Stefan Laufer is Professor for Pharmaceutical/Medicinal Chemistry at Tuebingen University. He received his degrees from Regensburg University. After 10 years in Pharmaceutical Industry he joined in 1999 Tuebingen University as Chairman Pharm./Med. Chemistry. His research interests are anti-inflammatory and cancer drug discovery with various eicosanoid (COX-1,2,3, LOXs, mPGES1, cPLA2) and protein kinase targets (p38, JAKs, JNKs, CK1d, mtEGRFs) . Three compounds from his lab entered clinical development phases. Dr. Laufer chairs the ICEPHA (Interfaculty Center for Pharmacogenomics and Drug Research) and TüCADD, Tuebingen Center for Academic Drug Discovery. As part of this work, a proprietary kinase inhibitor collections is established (TüKIC, 10.000 cpds). He authored more than 500 publications, 14 books/bookchapters and is inventor in 42 patent families. 


Abstract:

Covalent Inhibitors reinvented  

Topic:

Covalent Inhibitors belong to the oldest and most successful drugs. Prominent examples are e.g. Acetylsaliclic Acid, ß-Lactone Antibiotics or Gastric Proton Pump Inhibitors. A major breakthrew in cancer therapy of the last decades was targeted therapy with protein kinase inhibitors. Still unmet needs in this field are target residence time, selectivity and rapid development of target kinase mutations. Targeting the Cysteinome“: We applied this strategy to unsolved problems in the field of JAK3, JNKs and mutant EGFR kinases. 

JAK3 signaling is a key driver in the development of lymphoid cells and modulation of immune response. Due to its isolated expression in lymphocytes a selective JAK3 inhibitions is considered to be a promising strategy for the development of new immunosuppressant drugs. Via a covalent-reversible inhibition approach we were able to develop new highly potent JAK3 inhibitors with high isoform specifity as well as an outstanding kinome wide selectivity. A novel binding mode was observed in the x-ray structure.  

The emergence of mutations within the catalytic domain of EGFR has led to resistances against small molecular drugs. By the application of a scaffold hopping approach, we successfully developed picomolar covalent-irreversible inhibitors against gefitinib resistant EGFR mutants with high cellular activity (14 nM). Moreover we further improved the reversible binding patterns of this chemotype to yield compounds showing high activities in the low nanomalar range against the clinically challenging osimertinib resistant L858R/T790M/C797S triple mutant.  

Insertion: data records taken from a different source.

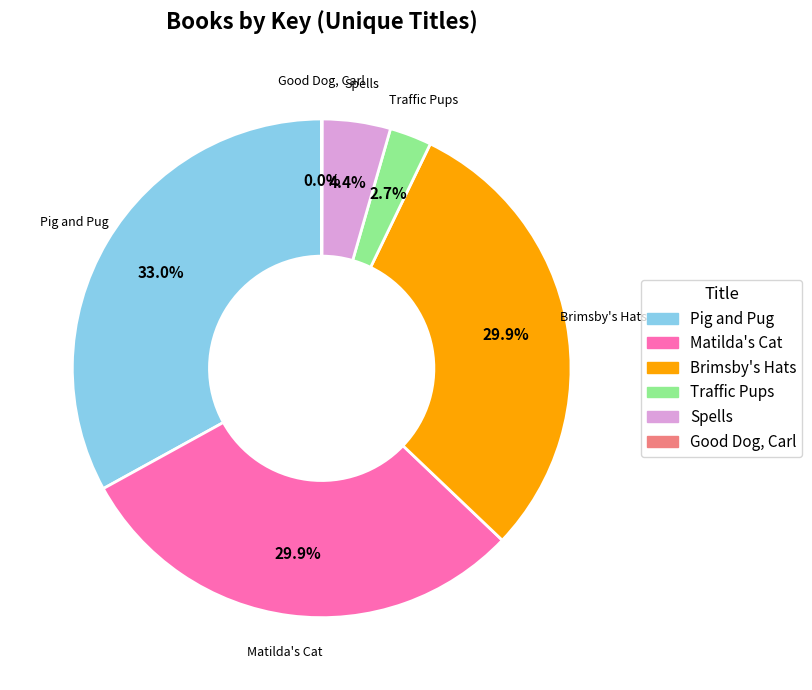

Is there a majority slice in this chart?

No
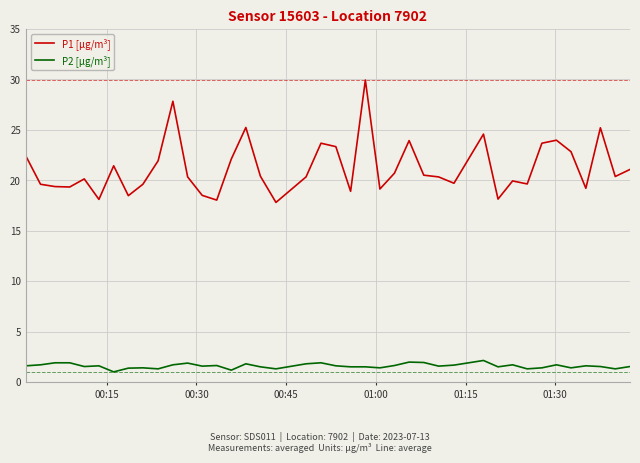

True or false: P2 [µg/m³] and P1 [µg/m³] intersect in this chart.

False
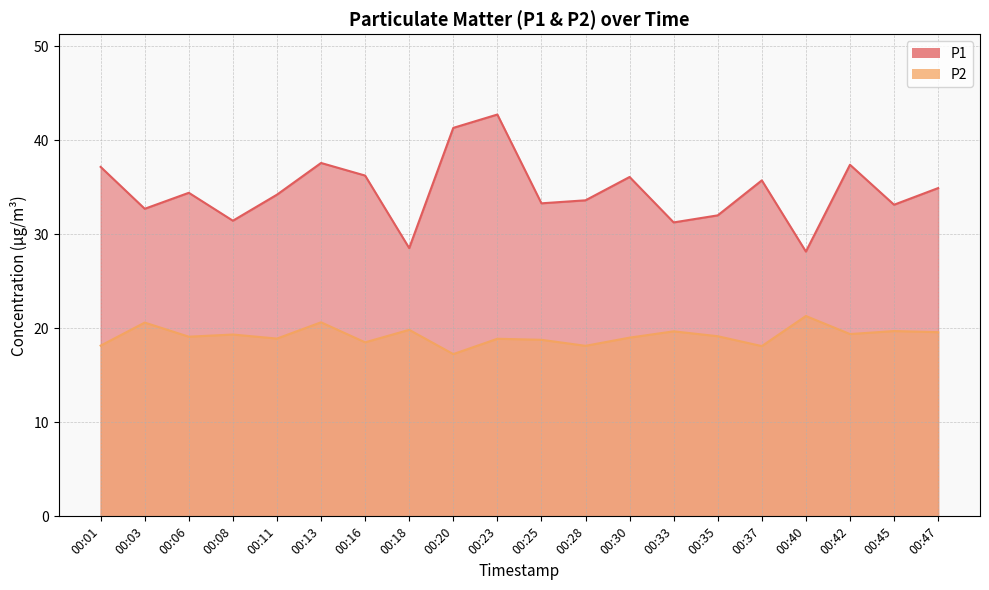

List the labels in order of P2 value, smallest first.

00:20, 00:37, 00:28, 00:01, 00:16, 00:25, 00:23, 00:11, 00:30, 00:06, 00:35, 00:08, 00:42, 00:47, 00:33, 00:45, 00:18, 00:03, 00:13, 00:40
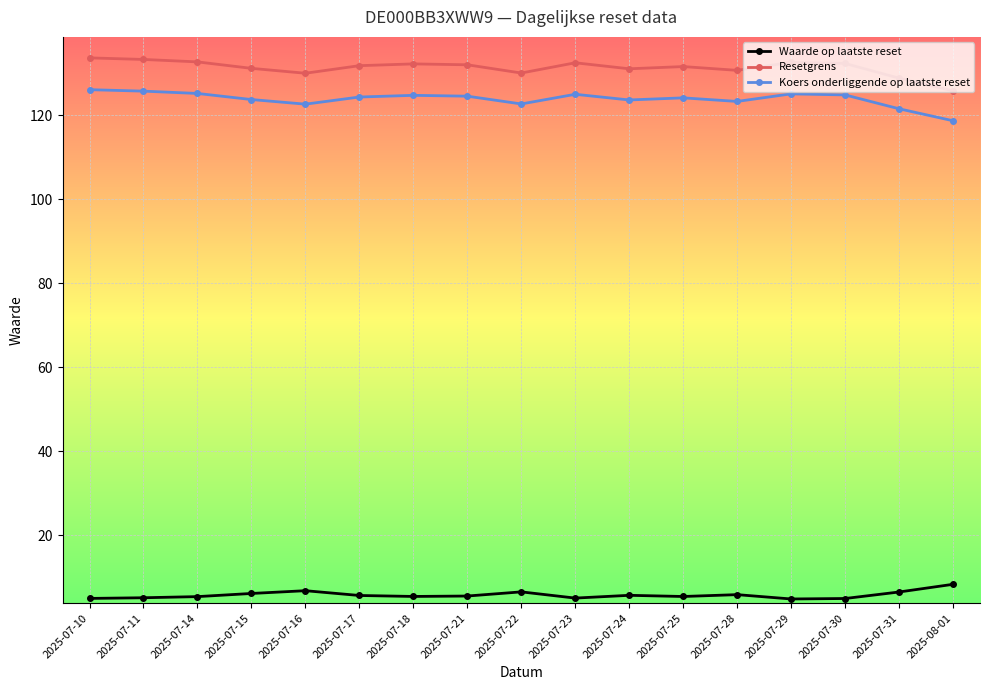

True or false: Koers onderliggende op laatste reset has more than 0 points higher than both neighbors.

True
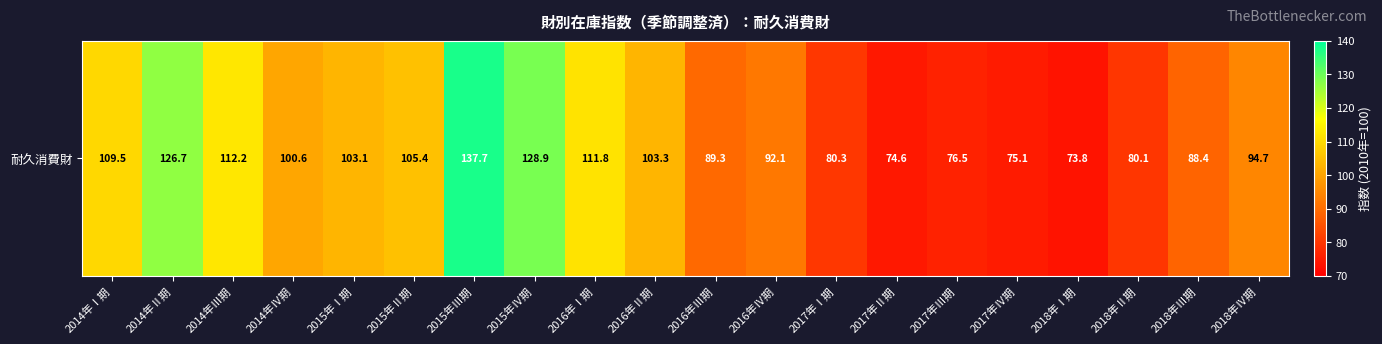

Is it true that the value at 2015年Ⅱ期 is 105.4?

True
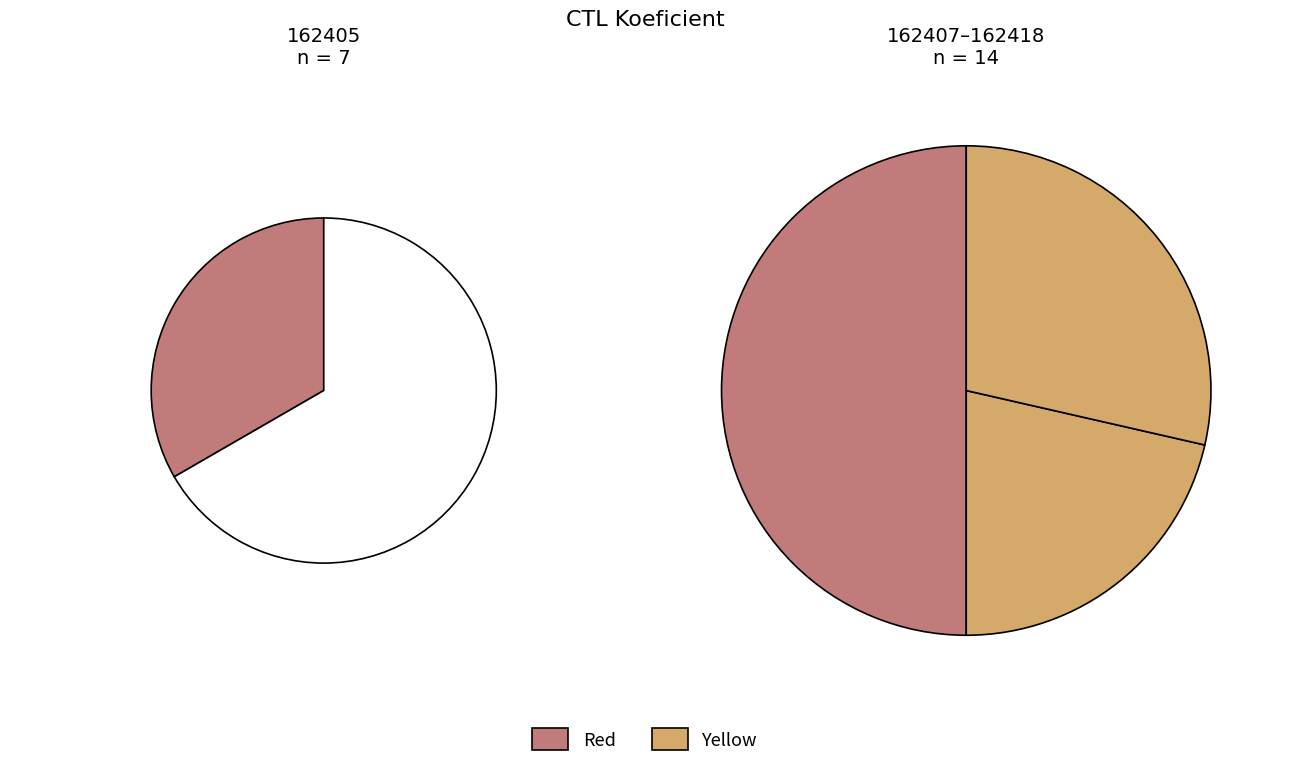

Count the number of slices in the pie.

4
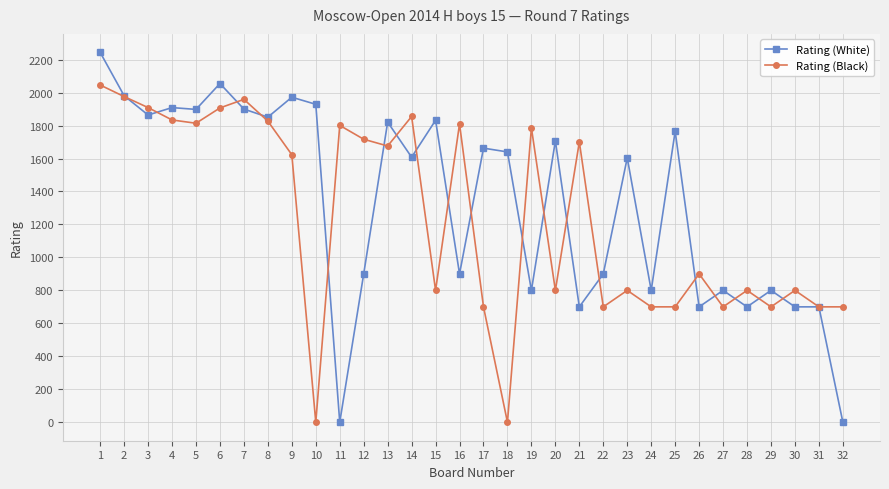

What is the maximum value shown in the chart?

2244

In continuing efforts to enhance both, JNK3 selectivity and activity of our pyridinyl-imidazole-based kinase inhibitors, we successfully applied the approach of covalent targeting of non-catalytic Cysteins to our dual JNK3/p38α MAP kinase inhibitors. The most promising covalent inhibitor (JNK3, IC50 = 0.3 nM) shows high metabolic stability in human liver microsomes and displays excellent selectivity in a screen against 410 kinases. Covalent binding to Cys-154 of the enzyme was confirmed by incubation of the inhibitors with wild-type JNK3 as well as with a JNK3-C154A mutant followed by mass spectrometry.